Text extract:
3. Weather conditions can have a significant impact on APS' results for interim
periods. For this and other reasons, results for interim periods do not
necessarily represent results to be expected for the year.

4. See "Liquidity and Capital Resources" in Part I, Item 2 of this report for
changes in capitalization for the six months ended June 30, 1999.

5. Regulatory Accounting

APS prepares its financial statements in accordance with Statement of Financial
Accounting Standards (SFAS) No. 71, "Accounting for the Effects of Certain Types
of Regulation." SFAS No. 71 requires a cost-based, rate-regulated enterprise to
reflect the impact of regulatory decisions in its financial statements. APS'
existing regulatory orders and the current regulatory environment support its
accounting practices related to regulatory assets, which amounted to about $850
million at June 30, 1999. Under the 1996 regulatory agreement (see Note 7), the
ACC accelerated the amortization of substantially all of APS' regulatory assets
to an eight-year period that will end June 30, 2004.

Data provided:
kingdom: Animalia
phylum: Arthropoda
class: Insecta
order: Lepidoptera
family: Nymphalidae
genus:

Objective: Can you proceed with the APS financial notes, writing on from the sentence about the eight-year amortization period that ends June 30, 2004? The rows have no connection to the APS financial notes.

Exercise result:
During 1997, the Emerging Issues Task Force (EITF) of the Financial Accounting
Standards Board (FASB) issued EITF 97-4. EITF 97-4 requires that SFAS No. 71 be
discontinued no later than when legislation is passed or a rate order is issued
that contains sufficient detail to determine its effect on the portion of the
business being deregulated, which could result in write-downs or write-offs of
physical and/or regulatory assets. Additionally, the EITF determined that
regulatory assets should not be written off if they are to be recovered from a
portion of the entity which continues to apply SFAS No. 71.
-10-

Although rules have been proposed for the transition of generation services to
competition, there are many unresolved issues. APS continues to apply SFAS No.
71 to its generation operations. If rate recovery of regulatory assets is no
longer probable, whether due to competition or regulatory action, APS would be
required to write off the remaining balance as an extraordinary charge to
expense. See Note 6 for a discussion of a proposed settlement agreement which,
if approved, would result in the discontinuation of SFAS No. 71 for generation
operations.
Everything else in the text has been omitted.